In any event, the Court held that Article IV, Rule 2(m) (the exception of inherent vice of the cargo) of the Hague Rules did not avail the Carrier. The mere fact that coffee beans are hygroscopic and emit moisture as the ambient temperature falls will only constitute inherent vice if the effects cannot be countered by reasonable care in the provision of the service contracted for. If the Carrier could and should have taken precautions which would have prevented some inherent characteristic of the cargo from resulting in damage, that characteristic is not inherent vice. Accordingly, in order to be able to rely on the exception for inherent vice, the carrier must show either that he took reasonable care of the cargo but the damage occurred nonetheless; or else that whatever reasonable steps might have been taken to protect the cargo from damage would have failed in the face of its inherent propensities.
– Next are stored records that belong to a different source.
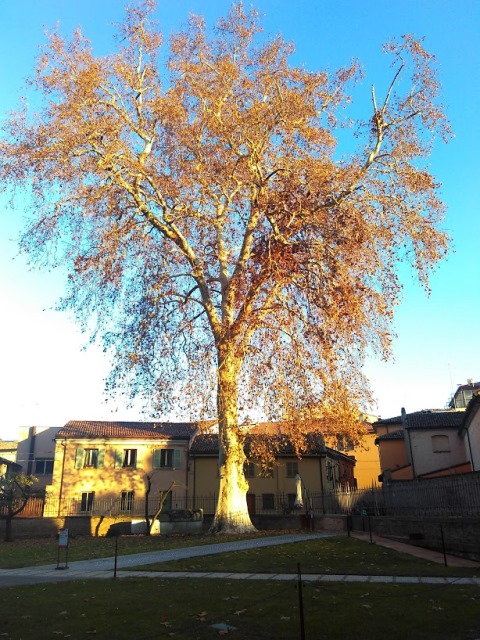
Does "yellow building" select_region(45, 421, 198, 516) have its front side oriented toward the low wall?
yes

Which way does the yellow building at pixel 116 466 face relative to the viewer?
toward the camera
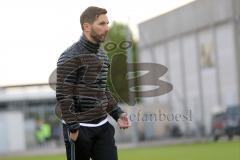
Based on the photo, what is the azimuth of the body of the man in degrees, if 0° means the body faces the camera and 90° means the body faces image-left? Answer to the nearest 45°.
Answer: approximately 315°

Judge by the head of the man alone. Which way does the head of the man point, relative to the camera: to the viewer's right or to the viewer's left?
to the viewer's right

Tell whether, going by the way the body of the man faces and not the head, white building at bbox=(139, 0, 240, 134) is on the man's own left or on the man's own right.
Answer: on the man's own left
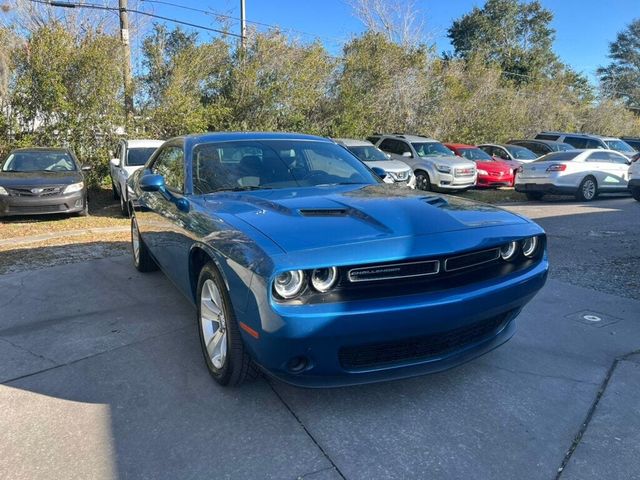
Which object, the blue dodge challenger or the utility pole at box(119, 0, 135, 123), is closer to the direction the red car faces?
the blue dodge challenger

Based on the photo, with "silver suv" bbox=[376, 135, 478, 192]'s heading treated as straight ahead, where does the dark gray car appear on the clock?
The dark gray car is roughly at 3 o'clock from the silver suv.

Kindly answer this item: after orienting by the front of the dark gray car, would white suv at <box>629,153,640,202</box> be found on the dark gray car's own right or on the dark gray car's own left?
on the dark gray car's own left

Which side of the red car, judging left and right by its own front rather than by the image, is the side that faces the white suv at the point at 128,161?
right

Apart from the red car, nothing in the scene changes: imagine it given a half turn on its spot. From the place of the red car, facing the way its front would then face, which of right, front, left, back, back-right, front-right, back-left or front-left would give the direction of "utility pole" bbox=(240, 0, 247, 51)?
front-left

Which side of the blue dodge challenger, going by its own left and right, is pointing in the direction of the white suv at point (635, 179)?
left

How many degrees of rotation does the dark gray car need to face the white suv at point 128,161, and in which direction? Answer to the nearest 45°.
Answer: approximately 135° to its left

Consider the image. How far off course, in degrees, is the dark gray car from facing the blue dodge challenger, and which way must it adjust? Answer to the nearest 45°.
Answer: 0° — it already faces it

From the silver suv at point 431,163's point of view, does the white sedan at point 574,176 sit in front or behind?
in front

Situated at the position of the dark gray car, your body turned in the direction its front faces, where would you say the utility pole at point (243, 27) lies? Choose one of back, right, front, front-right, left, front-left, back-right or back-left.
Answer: back-left

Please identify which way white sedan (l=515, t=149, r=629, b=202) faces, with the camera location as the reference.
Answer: facing away from the viewer and to the right of the viewer

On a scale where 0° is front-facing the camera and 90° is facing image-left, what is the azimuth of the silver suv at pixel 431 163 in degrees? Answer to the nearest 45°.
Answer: approximately 315°

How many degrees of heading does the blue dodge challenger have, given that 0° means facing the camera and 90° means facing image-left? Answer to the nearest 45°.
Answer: approximately 315°
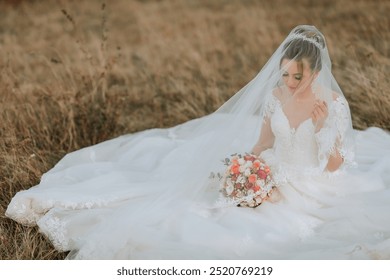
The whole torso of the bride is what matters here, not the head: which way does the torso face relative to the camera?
toward the camera

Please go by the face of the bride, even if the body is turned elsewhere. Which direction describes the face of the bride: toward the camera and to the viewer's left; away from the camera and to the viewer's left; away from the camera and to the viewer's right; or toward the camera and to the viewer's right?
toward the camera and to the viewer's left
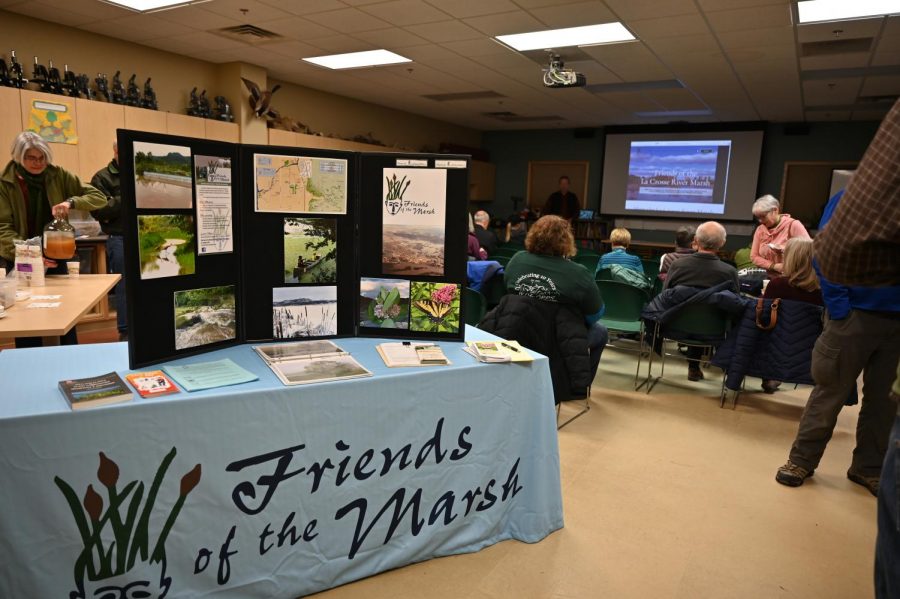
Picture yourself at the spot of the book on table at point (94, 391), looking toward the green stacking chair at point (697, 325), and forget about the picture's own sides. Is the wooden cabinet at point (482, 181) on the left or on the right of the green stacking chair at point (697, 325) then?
left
In this case, the Carrier failed to show that he took reasonable care of the cargo. Furthermore, bagged coffee beans were at the material time commonly carried in unventilated containers from warm climates to cooler ones without mishap. It therefore seemed probable that with reasonable care the cargo was perfectly capable of withstanding the risks of unventilated carriage.

Comment

Shipowners/Carriers should take note of the legal burden they bear in establishing that they have taken reasonable care of the goods. In practical terms, they should keep good record of the steps they have taken to take care of the goods. In this case, the Court expected that invoices would be available to show that two layers of paper were purchased to protect the coffee beans. However, the Carrier failed to adduce them and the Court could only draw inferences based on the photographs taken at the port of loading (which did not show clearly how many layers of paper were used). Shipowners/Carriers are therefore advised to keep proper record of the documentary evidence generated before shipment.